Gennett Records Overview

The Starr Piano Company, originally founded as the Trayser Piano Company in 1872, was incorporated in 1878 in the Whitewater Valley Gorge area of Richmond, Indiana by James and Benjamin Starr. In 1893 Henry Gennett and John Lumsden acquired half ownership in the Company, and after the death of Benjamin Starr in 1903, Gennett assumed control of the company. By 1915 Starr was among the largest producers of pianos in the nation, and by 1916 Starr Piano was manufacturing and retailing “Starr” brand phonographs.

In 1916 Starr Piano Company established a recording division, initially with records pressed offsite. In 1917 Starr Piano constructed a six-story phonograph manufacturing and record-pressing facility in Starr Valley in Richmond. In 1918 the Company changed the recording unit name to the Gennett Records Recording Division for ease of negotiations with independent distributors. Mid-1919 Gennett introduced lateral-cut discs without paying a licensing fee to the Victor Talking Machine Company, which held the patent on the technology. Victor sued Starr Piano for the infringement in the United States District Court for the Southern District of New York. In 1921 the Court ruled in Gennett’s favor, concluding that Victor could not prove they had invented the lateral-cut recording concept, further affirmed on appeal in 1922 in the U.S. Circuit Court of Appeals.

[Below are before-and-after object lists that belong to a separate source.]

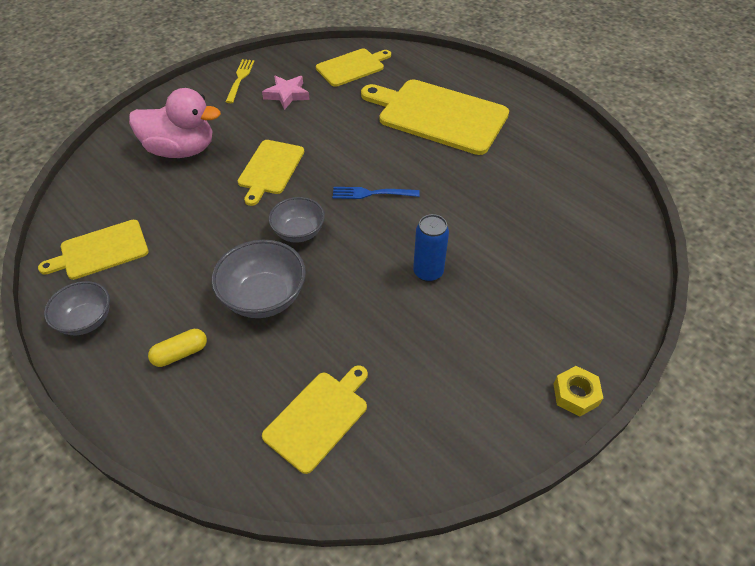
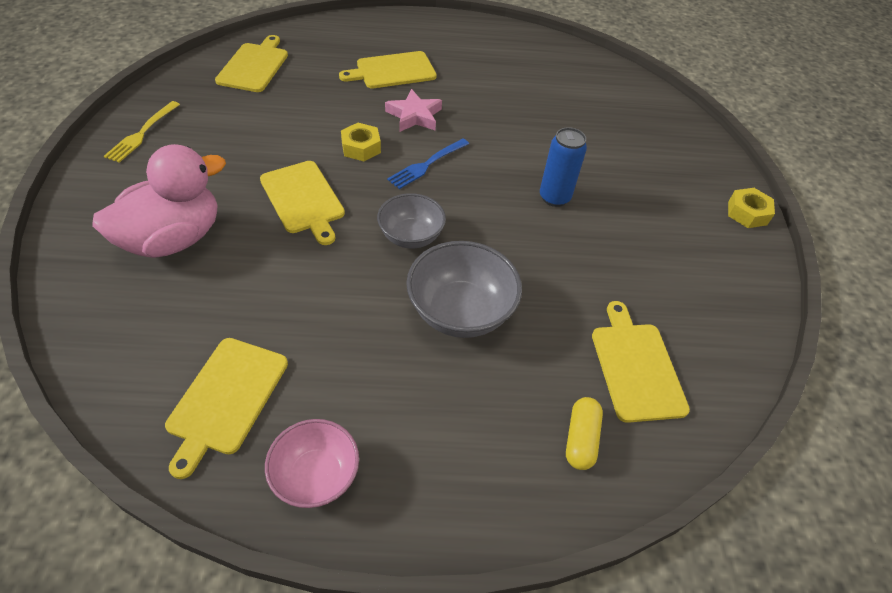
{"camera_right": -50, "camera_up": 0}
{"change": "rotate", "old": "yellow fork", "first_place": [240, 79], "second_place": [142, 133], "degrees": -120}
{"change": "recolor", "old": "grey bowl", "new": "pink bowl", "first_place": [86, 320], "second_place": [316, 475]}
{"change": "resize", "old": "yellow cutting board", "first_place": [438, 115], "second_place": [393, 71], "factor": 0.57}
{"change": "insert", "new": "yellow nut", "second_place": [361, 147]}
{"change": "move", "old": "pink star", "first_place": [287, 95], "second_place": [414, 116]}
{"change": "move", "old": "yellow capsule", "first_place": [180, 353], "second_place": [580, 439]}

By 1920, the Gennett Records label was producing around 3,000,000 records annually, with a catalog offering classical, sacred, popular and military band music, among other genres. Gennett began recording jazz music in 1919 with the white ensemble the New Orleans Jazz Band, and moved in to the production of “race records” as the 1920s progressed, charting the rise of early blues, jazz, and commercial dance tunes.

The Gennett Records Division would go on to record an array of early jazz, blues, country, gospel, ethnic and popular music under a variety of subsidiary labels, releasing early recordings of legends including the New Orleans Rhythm Kings, The Wolverines, King Oliver’s Creole Band, Hoagy Carmichael, Jelly Roll Morton, Fats Waller, Louis Armstrong, Wingy Manone, Georgia Tom, Gene Autry, Duke Ellington, Fletcher Henderson, and many more. By the mid-1930s, amidst the Great Depression, Starr Piano Company had shut down all of its affiliated factories and studios, and by 1935 had sold many of its masters to a new Champion label operated by American Decca Records.